Cryptography is a complex and mathematically challenging field of study. It involves taking some data or message and obfuscating it so that it is unreadable by parties that the message was not intended. Before the message becomes encrypted it is referred to as the plain text . Once a message becomes encrypted it is then referred to as the cipher text . The study of cipher text in an attempt to restore the message to plaintext is known as cryptanalysis. Differential cryptanalysis and linear cryptanalysis are very important in the field of cryptography. These concepts compose the keystones for most of the attacks in recent years. Also, while designing a cipher, these attacks should be taken into consideration and the cipher should be created as secure against them. Although differential cryptanalysis and linear cryptanalysis are still important, they started to be inefficient due to the improvements in the technology.
Modern cryptographic algorithms like AES or RSA are well-designed and almost infeasible to make a working attack against these algorithms.
"Strong cryptography is very powerful when it is done right, but it is not a panacea. Focusing on the cryptographic algorithms while ignoring other aspects of security is like defending your house not by building a fence around it, but by putting an immense stake into the ground and hoping that the adversary runs right into it. Smart attackers will just go around the algorithms." - Bruce Schneier.

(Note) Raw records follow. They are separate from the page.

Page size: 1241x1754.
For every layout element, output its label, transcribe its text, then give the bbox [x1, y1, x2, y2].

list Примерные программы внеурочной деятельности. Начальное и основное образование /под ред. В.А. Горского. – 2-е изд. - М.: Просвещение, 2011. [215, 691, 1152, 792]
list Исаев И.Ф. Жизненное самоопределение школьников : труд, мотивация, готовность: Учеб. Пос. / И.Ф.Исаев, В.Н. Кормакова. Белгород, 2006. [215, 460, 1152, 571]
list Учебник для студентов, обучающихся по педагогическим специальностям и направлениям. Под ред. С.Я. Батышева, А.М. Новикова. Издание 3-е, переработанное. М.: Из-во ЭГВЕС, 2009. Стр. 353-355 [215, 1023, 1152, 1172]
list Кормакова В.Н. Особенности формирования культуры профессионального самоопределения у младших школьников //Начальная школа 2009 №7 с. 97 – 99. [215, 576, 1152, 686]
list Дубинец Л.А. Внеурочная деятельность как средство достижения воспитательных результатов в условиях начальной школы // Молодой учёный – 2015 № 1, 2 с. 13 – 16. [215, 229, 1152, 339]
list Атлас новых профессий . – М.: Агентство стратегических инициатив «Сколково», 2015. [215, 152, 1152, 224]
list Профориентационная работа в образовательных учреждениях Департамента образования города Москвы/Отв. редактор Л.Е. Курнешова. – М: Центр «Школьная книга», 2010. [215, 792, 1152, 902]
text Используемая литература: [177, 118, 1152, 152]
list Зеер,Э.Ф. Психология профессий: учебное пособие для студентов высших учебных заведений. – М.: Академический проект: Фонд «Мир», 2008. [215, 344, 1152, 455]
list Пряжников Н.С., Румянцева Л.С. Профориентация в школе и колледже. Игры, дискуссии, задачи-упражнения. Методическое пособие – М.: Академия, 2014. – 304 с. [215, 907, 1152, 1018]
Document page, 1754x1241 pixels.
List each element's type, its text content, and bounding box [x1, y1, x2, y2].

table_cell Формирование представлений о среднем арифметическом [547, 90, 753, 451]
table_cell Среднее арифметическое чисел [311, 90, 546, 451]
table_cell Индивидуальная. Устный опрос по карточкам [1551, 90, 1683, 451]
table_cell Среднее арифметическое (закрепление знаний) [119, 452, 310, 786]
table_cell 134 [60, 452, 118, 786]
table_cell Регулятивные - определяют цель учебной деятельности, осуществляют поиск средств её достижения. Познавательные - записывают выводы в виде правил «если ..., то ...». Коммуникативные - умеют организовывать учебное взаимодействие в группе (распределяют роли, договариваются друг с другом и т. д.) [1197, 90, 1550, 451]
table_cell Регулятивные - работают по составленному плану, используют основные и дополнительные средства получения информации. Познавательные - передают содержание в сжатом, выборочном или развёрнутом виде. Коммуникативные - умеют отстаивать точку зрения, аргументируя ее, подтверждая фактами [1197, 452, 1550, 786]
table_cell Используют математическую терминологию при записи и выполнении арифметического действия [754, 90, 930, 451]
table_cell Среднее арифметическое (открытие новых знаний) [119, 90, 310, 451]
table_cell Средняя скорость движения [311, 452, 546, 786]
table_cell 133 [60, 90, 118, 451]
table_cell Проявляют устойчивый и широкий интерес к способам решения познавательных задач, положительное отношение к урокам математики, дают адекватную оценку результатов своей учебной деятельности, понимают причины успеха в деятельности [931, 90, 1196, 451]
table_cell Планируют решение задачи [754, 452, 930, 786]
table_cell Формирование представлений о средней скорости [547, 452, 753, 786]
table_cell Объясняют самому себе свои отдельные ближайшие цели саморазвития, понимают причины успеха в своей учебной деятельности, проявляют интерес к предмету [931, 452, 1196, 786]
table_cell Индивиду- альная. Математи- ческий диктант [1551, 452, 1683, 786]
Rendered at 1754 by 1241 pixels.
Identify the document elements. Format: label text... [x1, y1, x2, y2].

Our methodology is based on the attack of the sub-layers of cryprographic protocols not the algorithm itself. Random-number generation, key distribution, code implementation are another place where cryptographic systems often break. The cryptography may be strong, but if any sublayer of the security is weak, the system is much easier to break. We conduct a cryptanalysis with our own developed methodology based on NATO and industrial security standards in order to reveal all possible weak links in our client's system.